Closed antmarakis closed 4 years ago
Hi @antmarakis, thanks for your message.
Since max-length LCP is given by a debug option in egsa, I don't think it is a good idea adding this feature here.
But, you could use gsufsort tool: https://github.com/felipelouza/gsufsort. I just created the option --lcp_max_text
, which gives you the max-length LCP text.
Example:
/gsufsort dataset/input.txt --lcp --lcp_max --lcp_max_text
dataset/input.txt.4.lcp 20199320 bytes (n = 5049830)
LCP max: 71
Longest LCP: aaaaaaaaaaaaaaaaaaaaaaaaaaaaaaaaaaaaaaaaaaaaaaaaaaaaaaaaaaaaaaaaaaaaaaa
Note that gsufsort tool is not external memory. It needs 9n bytes to compute SA and LCP array.
Please, let me know if you need any help.
Hi @felipelouza, that solved my problem, thank you!
I am wondering, do you know how I could go about computing the LCS from a Suffix Array? Would your gsufsort library be useful in this regard? I didn't have much time to take a proper look yet, I am afraid.
Thanks!
Hi again,
Yes, it is easy to compute the LCP between two strings T_1 and T_2, given SA, LCP and DA. Have a look at Section 5.4.2 of Ohlebusch's book: https://www.uni-ulm.de/in/theo/m/ohlebusch/book-bioinformatics-algorithms/
I think you can do that using simply the output (.sa, .lcp and .da) of gsufsort.
Sorry I cannot do this for you now, but let me know if you have problems.
Cheers!
I am going to check the book out, thanks for the suggestion!
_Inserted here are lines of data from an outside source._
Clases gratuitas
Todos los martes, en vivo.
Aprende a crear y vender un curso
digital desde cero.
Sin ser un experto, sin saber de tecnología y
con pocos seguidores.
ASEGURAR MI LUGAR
I think I should be able to figure it out, cheers!
Hi!
This is an excellent library, thanks for posting!
I am wondering, is there a way to get the actual max-length LCP text? When I ran the code I can see the maximum length, but not the actual LCP. Is there a way to get that done?
I am afraid I do not have much experience with advanced C/C++, so any help is greatly appreciated! Thanks!